Matter of Kuhn v. Curran

The statute about to be declared unconstitutional was enacted pursuant to article VI, § 1, of the State Constitution which provides in part: "* * * The existing judicial districts of the state are continued until changed as hereinafter provided. * * * The legislature may alter the judicial districts once after every federal census or state enumeration, each district being bounded by county lines and thereupon re-apportion the justices to be thereafter elected in the districts so altered." (Italics added.)

A majority of the court have concluded that in its context the word "alter" may not be construed to mean increase, although a meaning commonly ascribed to that word is "To add to or diminish." (3 C.J.S. 898; People v. Sassovich, 29 Cal. 480,484; Kosidowski v. Milwaukee, 152 Wis. 223, 226.)

I believe that to read the phrase — "The legislature may alter the judicial districts * * *," as granting permission toincrease those districts is consonant with the historical development of the Judiciary Article. Passing earlier data it appears that when the delegates gathered for the Constitutional Convention of 1894 they found that, as to judicial districts then existing in the State, the Judiciary Article, as last amended in 1869, contained the restriction — "The legislature may alter the districts without increasing the number, once after every enumeration, * * *" (Italics added).
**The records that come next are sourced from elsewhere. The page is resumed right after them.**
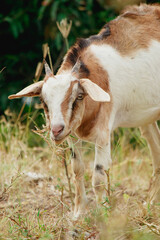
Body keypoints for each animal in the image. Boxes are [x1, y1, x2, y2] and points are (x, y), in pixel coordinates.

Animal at [8, 3, 160, 218]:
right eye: (44, 101)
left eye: (78, 96)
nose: (56, 130)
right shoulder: (72, 135)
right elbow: (77, 170)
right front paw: (79, 213)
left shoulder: (103, 134)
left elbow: (99, 176)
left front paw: (104, 215)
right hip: (147, 118)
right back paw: (151, 204)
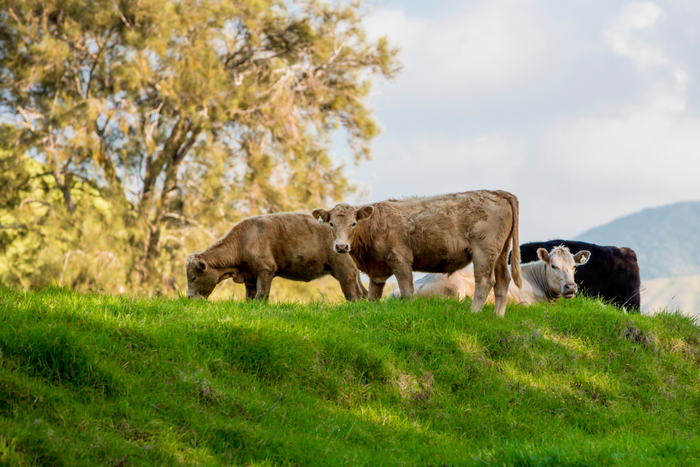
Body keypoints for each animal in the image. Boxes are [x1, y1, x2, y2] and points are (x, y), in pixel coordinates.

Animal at [186, 213, 368, 301]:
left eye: (193, 277)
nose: (189, 297)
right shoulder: (250, 275)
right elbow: (250, 297)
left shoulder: (265, 269)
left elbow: (262, 295)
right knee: (364, 293)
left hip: (344, 268)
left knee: (355, 294)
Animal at [312, 190, 522, 317]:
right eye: (331, 224)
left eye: (353, 223)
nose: (341, 247)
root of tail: (496, 192)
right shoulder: (377, 269)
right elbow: (374, 295)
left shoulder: (400, 258)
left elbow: (406, 291)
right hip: (501, 252)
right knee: (503, 280)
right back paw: (497, 317)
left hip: (484, 250)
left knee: (485, 281)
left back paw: (473, 313)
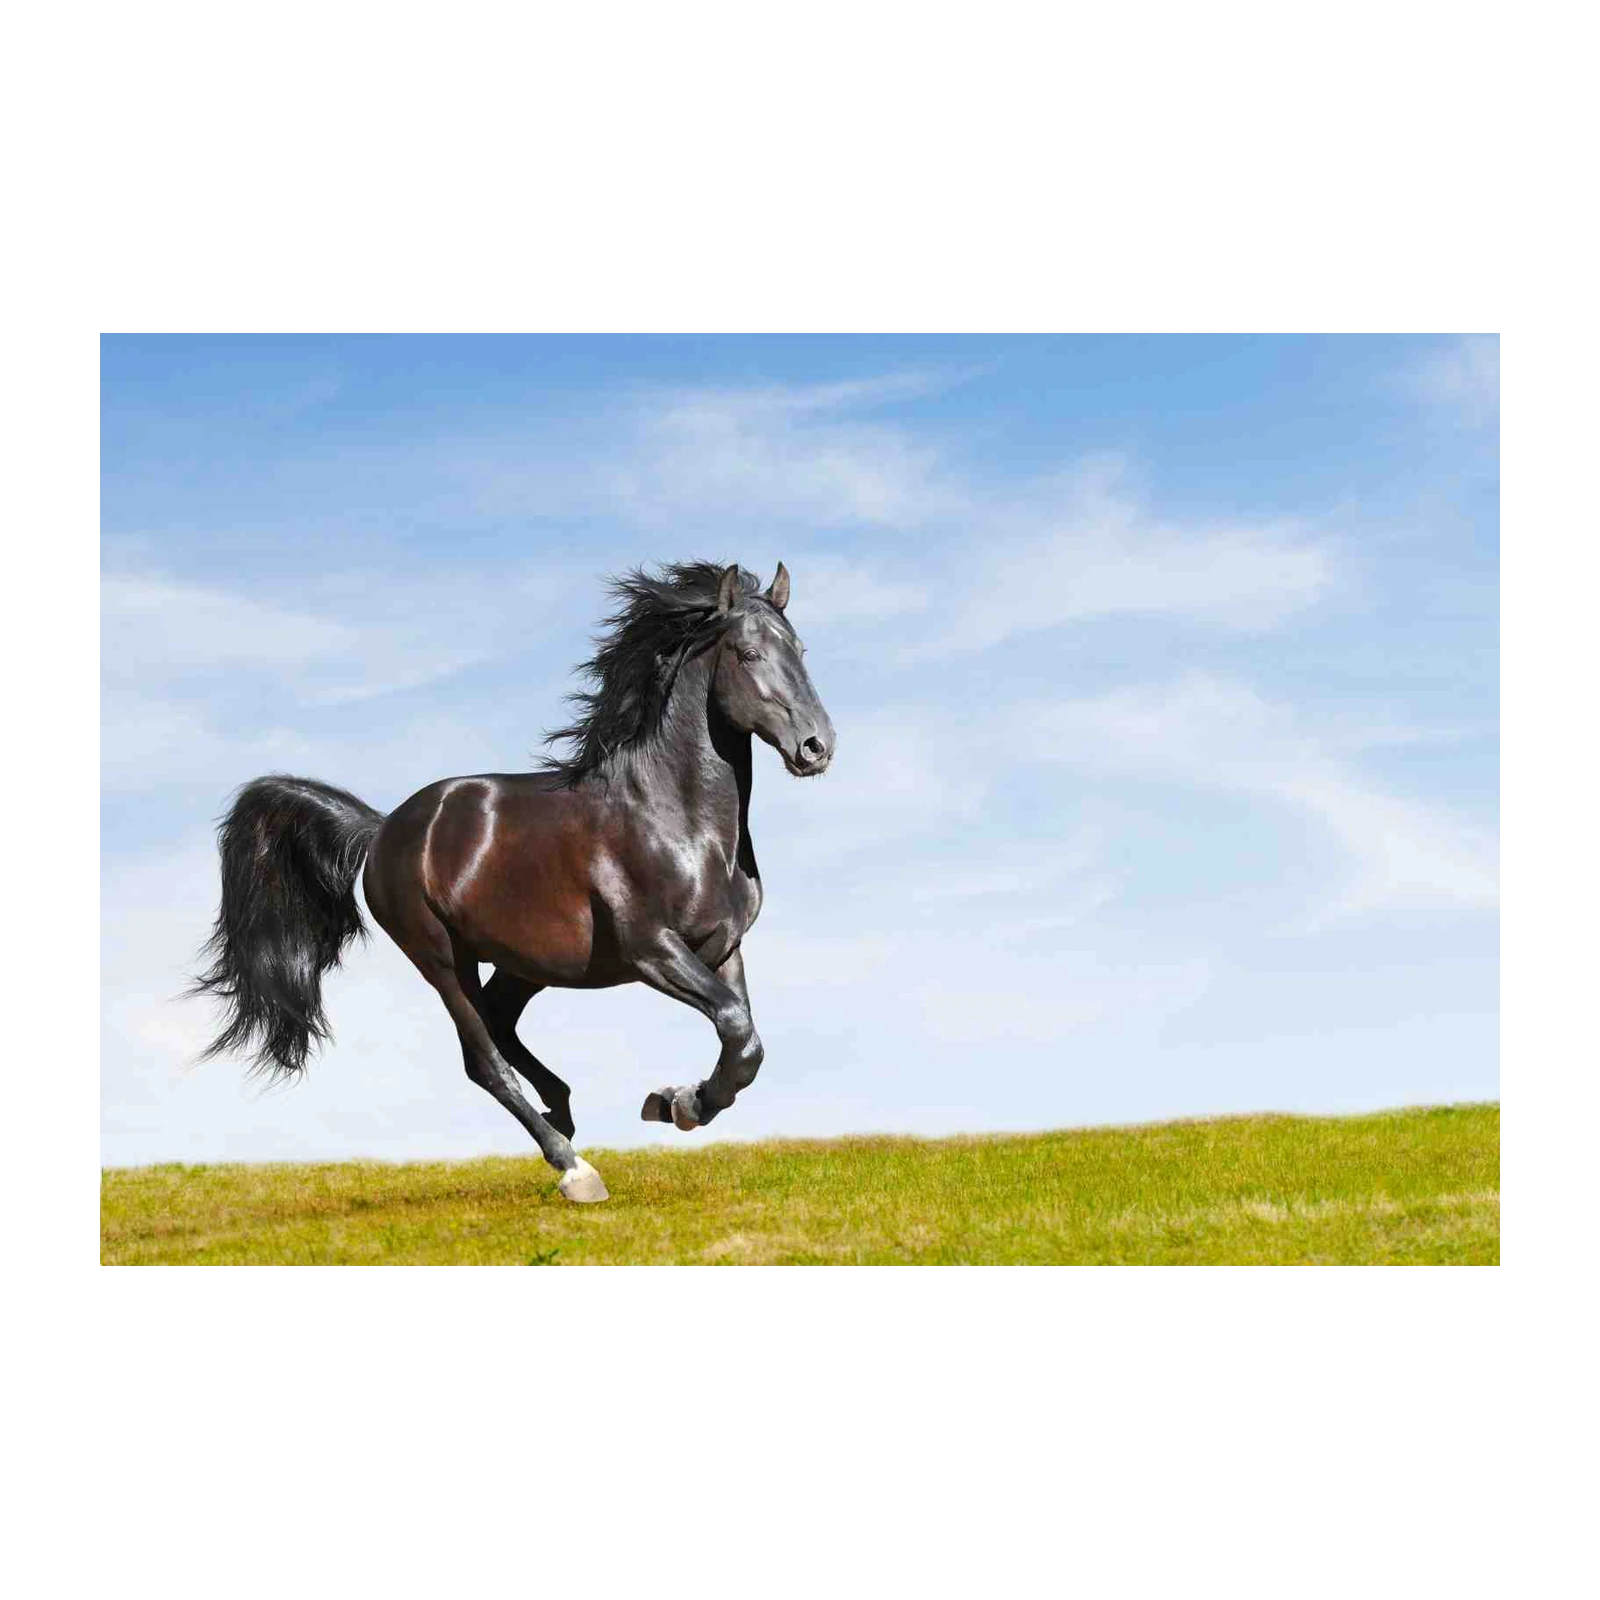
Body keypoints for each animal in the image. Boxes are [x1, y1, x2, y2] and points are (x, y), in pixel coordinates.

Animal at [190, 560, 835, 1203]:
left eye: (800, 649)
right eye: (749, 653)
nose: (816, 747)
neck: (676, 823)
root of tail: (382, 830)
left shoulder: (722, 947)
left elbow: (744, 1043)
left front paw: (676, 1100)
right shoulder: (652, 949)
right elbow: (736, 1027)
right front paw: (677, 1103)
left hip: (525, 962)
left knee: (501, 1026)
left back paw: (562, 1116)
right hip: (442, 958)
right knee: (483, 1059)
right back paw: (573, 1167)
In the course of the Convention's deliberations a proposal (No. 279) was introduced to amend the Judiciary Article by striking out the words *Page 221 "without increasing the number" (which followed the word "alter"). The purpose of the amendment, as declared in the proposal was — "* * * to permit the legislature to increase the number of judicial districts." (Revised Record Constitutional Convention, 1894, Vol. 1, p. 641.) In the body of that proposal the only amendment to the existing text was "to strike out the words `without increasing the number' * * *." The proposal was adopted by the Judiciary Committee. Subsequently, in a written statement explanatory of the revision of the entire Judiciary Article recommended by the Judiciary Committee, Mr. Elihu Root as chairman advised the Convention that proposal No. 279 was among those adopted and included in the proposed revised article. (Revised Record Constitutional Convention, 1894, Vol. II, p. 468.) As thus revised the Judiciary Article was adopted by the Convention of 1894 and subsequently in the same year was approved by the People of the State.

No amendment has since nullified the particular constitutional change thus set in motion by the introduction in the Convention of 1894 of proposed amendment No. 279, the declared purpose of which was "to permit the legislature to increase the number of judicial districts."

In that connection it is noteworthy that when that same Convention, by its revision of section 2 of the Judiciary Article, constituted four new judicial departments as an incident to the creation of the present four Appellate Divisions of the Supreme Court, it again employed the word "alter" when it granted to the Legislature power "to alter the judicial departments." In doing so, however — as if to emphasize that by its prior use of the word "alter" it had meant increase — the Convention expressly qualified the power thus granted to the Legislature by the phrase — "without increasing the number thereof."

Finally, I find it significant that although the 1925 amendment to the Judiciary Article omitted provisions which had been included in the amendment of 1905 relating to a local condition, it did not replace the restriction against increasing the number of judicial districts which the Convention of 1894 had eliminated.

These considerations lead me to the conclusion that article VI, section 1, afforded a constitutional basis for the enactment of chapter 617 of the Laws of 1944. Accordingly, I dissent and vote for affirmance. *Page 222

LOUGHRAN, CONWAY and DYE, JJ., concur with LEHMAN, Ch. J.; LEWIS, J., dissents in opinion in which DESMOND and THACHER, JJ., concur.